## To do
Can you give the text of the rows below again with every "Month/Day/Year" changed to "MM/DD/YYYY" and nothing else altered, leaving the pictures out?
☆ ☆ ☆
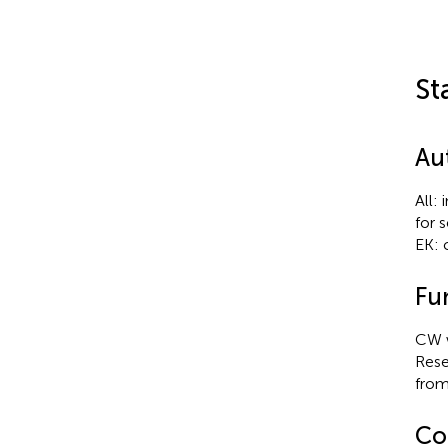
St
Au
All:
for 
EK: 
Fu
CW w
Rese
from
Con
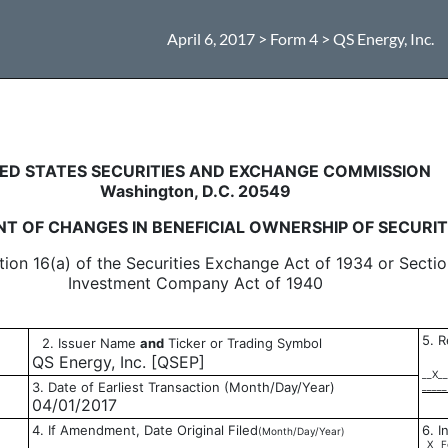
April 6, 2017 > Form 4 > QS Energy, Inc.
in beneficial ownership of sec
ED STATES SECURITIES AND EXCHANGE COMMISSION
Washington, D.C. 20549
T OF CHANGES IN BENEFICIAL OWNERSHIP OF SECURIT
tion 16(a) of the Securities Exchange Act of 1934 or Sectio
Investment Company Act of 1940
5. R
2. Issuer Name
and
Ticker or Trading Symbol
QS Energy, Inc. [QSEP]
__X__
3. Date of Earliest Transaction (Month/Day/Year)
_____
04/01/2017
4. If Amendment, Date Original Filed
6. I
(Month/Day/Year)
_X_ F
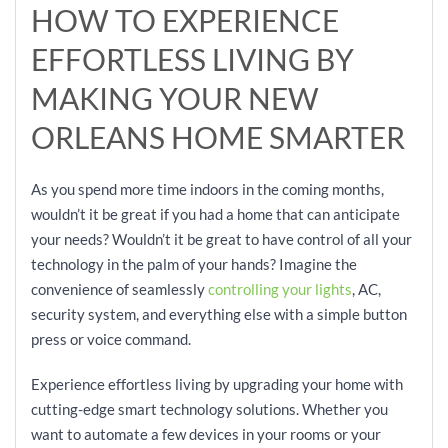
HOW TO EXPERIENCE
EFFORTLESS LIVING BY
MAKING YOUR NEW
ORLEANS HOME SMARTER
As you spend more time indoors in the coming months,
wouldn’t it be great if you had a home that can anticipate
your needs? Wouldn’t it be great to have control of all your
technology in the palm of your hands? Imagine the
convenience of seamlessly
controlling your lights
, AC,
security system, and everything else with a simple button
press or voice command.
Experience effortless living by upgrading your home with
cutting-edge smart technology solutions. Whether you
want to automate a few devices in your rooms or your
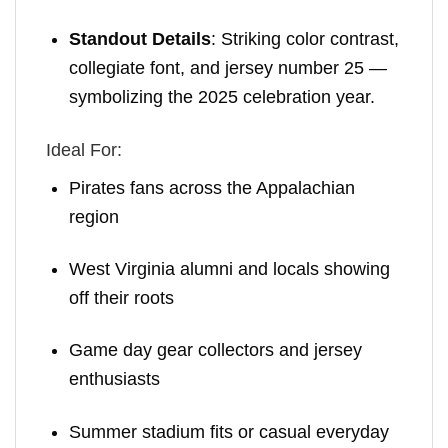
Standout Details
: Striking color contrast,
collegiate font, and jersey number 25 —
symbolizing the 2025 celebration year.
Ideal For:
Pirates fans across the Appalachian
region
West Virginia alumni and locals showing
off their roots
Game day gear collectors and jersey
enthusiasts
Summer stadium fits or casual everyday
☆ ☆ ☆
## Written response
St
Au
All:
for 
EK: 
Fu
CW w
Rese
from
Con
April 6, 2017 > Form 4 > QS Energy, Inc.
in beneficial ownership of sec
ED STATES SECURITIES AND EXCHANGE COMMISSION
Washington, D.C. 20549
T OF CHANGES IN BENEFICIAL OWNERSHIP OF SECURIT
tion 16(a) of the Securities Exchange Act of 1934 or Sectio
Investment Company Act of 1940
5. R
2. Issuer Name
and
Ticker or Trading Symbol
QS Energy, Inc. [QSEP]
__X__
3. Date of Earliest Transaction (MM/DD/YYYY)
_____
04/01/2017
4. If Amendment, Date Original Filed
6. I
(MM/DD/YYYY)
_X_ F
HOW TO EXPERIENCE
EFFORTLESS LIVING BY
MAKING YOUR NEW
ORLEANS HOME SMARTER
As you spend more time indoors in the coming months,
wouldn’t it be great if you had a home that can anticipate
your needs? Wouldn’t it be great to have control of all your
technology in the palm of your hands? Imagine the
convenience of seamlessly
controlling your lights
, AC,
security system, and everything else with a simple button
press or voice command.
Experience effortless living by upgrading your home with
cutting-edge smart technology solutions. Whether you
want to automate a few devices in your rooms or your
Standout Details
: Striking color contrast,
collegiate font, and jersey number 25 —
symbolizing the 2025 celebration year.
Ideal For:
Pirates fans across the Appalachian
region
West Virginia alumni and locals showing
off their roots
Game day gear collectors and jersey
enthusiasts
Summer stadium fits or casual everyday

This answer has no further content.